When I use the BERT-keras, I don't understand this part: class TextEncoder: PAD_OFFSET = 0 MSK_OFFSET = 1 BOS_OFFSET = 2 DEL_OFFSET = 3 # delimiter EOS_OFFSET = 4 SPECIAL_COUNT = 5 NUM_SEGMENTS = 2 BERT_UNUSED_COUNT = 99 # bert pretrained models BERT_SPECIAL_COUNT = 4 # they don't have DEL Why would you set it up like this? and the BERT_UNUSED_COUNT = 99 BERT_SPECIAL_COUNT = 4 are used in load_google_bert.

Separius commented 5 years ago

Hi, There are some special tokens in the vocabulary(for example BOS stands for Beginning Of Sentence) and we can either put them at the beginning of a lookup table(embedding) or at the end. I decided to put them at the beginning. And for the "UNUSED_COUNT" you can check the vocab files in pretrained BERT models.

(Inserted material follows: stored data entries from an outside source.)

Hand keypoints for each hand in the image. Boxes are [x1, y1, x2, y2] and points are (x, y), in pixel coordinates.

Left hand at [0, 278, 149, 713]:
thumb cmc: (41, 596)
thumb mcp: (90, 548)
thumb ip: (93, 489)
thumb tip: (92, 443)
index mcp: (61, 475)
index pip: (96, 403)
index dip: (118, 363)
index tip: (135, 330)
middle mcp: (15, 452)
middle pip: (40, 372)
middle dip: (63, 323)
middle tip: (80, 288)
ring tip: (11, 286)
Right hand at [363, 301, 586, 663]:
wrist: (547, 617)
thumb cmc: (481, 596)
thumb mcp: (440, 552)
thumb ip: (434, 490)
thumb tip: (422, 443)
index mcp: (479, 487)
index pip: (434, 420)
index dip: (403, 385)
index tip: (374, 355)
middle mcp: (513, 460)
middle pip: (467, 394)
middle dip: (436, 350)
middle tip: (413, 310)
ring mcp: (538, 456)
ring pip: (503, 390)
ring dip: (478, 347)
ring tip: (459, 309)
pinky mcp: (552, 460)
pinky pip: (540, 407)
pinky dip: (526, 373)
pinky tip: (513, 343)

Separius commented 5 years ago

Ah, you might be confused by their usage, right? Let's say you want to feed a sentence into your network, so you should add the BOS and EOS tokens to your sentence and you should know their locations in the embedding table

ChiuHsin commented 5 years ago

I see, but when I load_google_bert model, the vocab_size = vocab_size - TextEncoder.BERT_SPECIAL_COUNT - TextEncoder.BERT_UNUSED_COUNT, but it doesn't match when w_id ==2 'weights[w_id][vocab_size + TextEncoder.EOS_OFFSET] = saved[3 + TextEncoder.BERT_UNUSED_COUNT] ' this line can not load the weight.

Separius commented 5 years ago

@ChiuHsin I guess you are right, and it seems that you were able to solve it(based on the other issue you posted) can you please send a pull request to correct this problem? thanks!